[Start Excerpt provided]

Russia has the second most amount of nuclear weapons in the world, possessing approximately 5,977 nuclear weapons.

In 2021, the country spent an estimated $8.6 billion (Є8.47 bn) to build and maintain its nuclear arsenal, according to the International Campaign to Abolish Nuclear Weapons. 

HANDOUT/AFP
a handout video footage released by the Russian Defence Ministry on April 20, 2022 shows the launching of the Sarmat intercontinental ballistic missile by Russia.HANDOUT/AFP

"The media are spreading speculation about the alleged use of Russian tactical nuclear weapons in the course of the special military operation, or about the readiness to use chemical weapons," said Shoigu. "All these informational attacks are absolute lies."

He also alleged Ukrainian military operations were being coordinated by the United States and Britain, and that NATO had ramped up its presence on Russia's borders "several times over."

Last week Russia halted US inspections of its nuclear stockpiles as part of an international arms control treaty, known as NEW START.

In reference to the Obama-era accord, which controls both US and Russian nukes, Shoigu said the situation was "difficult" and that negotiations are "a two-way street".

[End Excerpt provided]
[Start Information shown]

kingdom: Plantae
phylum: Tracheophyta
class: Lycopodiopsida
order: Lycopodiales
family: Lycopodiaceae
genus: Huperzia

[End Information shown]

*Given task*: Write the next part of the excerpt on Russia's nuclear arsenal, beginning after its final sentence. The items above are not required for the task.

*Solved exercise*:
International experts have said Russia's unilateral move to freeze inspections is an attempt to pressure the US over Western sanctions due to its invasion of Ukraine. 

2. Putin accuses the US of destabilising the world

Russia's President accused the United States of whipping up hostilities in Ukraine on Tuesday, as part of an alleged effort to maintain its global hegemony. 

Speaking at an international security conference, Vladimir Putin claimed Washington was turning Ukraine into an "anti-Russia" bulwark, which is why Russia invaded the country. 

“They need conflicts to retain their hegemony,” Putin said. “That’s why they have turned the Ukrainian people into cannon fodder."

"The situation in Ukraine shows that the United States is trying to drag the conflict out," he continued. "It acts in exactly the same way trying to fuel conflicts in Asia, Africa and Latin America.”

The speech, delivered to security officials from around the world, is the latest attempt by the Russian leader to rally support amid bruising Western sanctions.  

Putin also claimed that US House of Representatives speaker Nancy Pelosi's recent visit to Taiwan -- which provoked the ire of China -- was part of an alleged plan by Washinton to create global instability. 

“The American adventure in Taiwan wasn't just a trip by an irresponsible politician," said Putin. "It was part of a deliberate and conscious US strategy intended to destabilise the situation and create chaos in the region and the entire world." 

He called the US visit a "blatant demonstration of disrespect for another country's sovereignty and its own international obligations."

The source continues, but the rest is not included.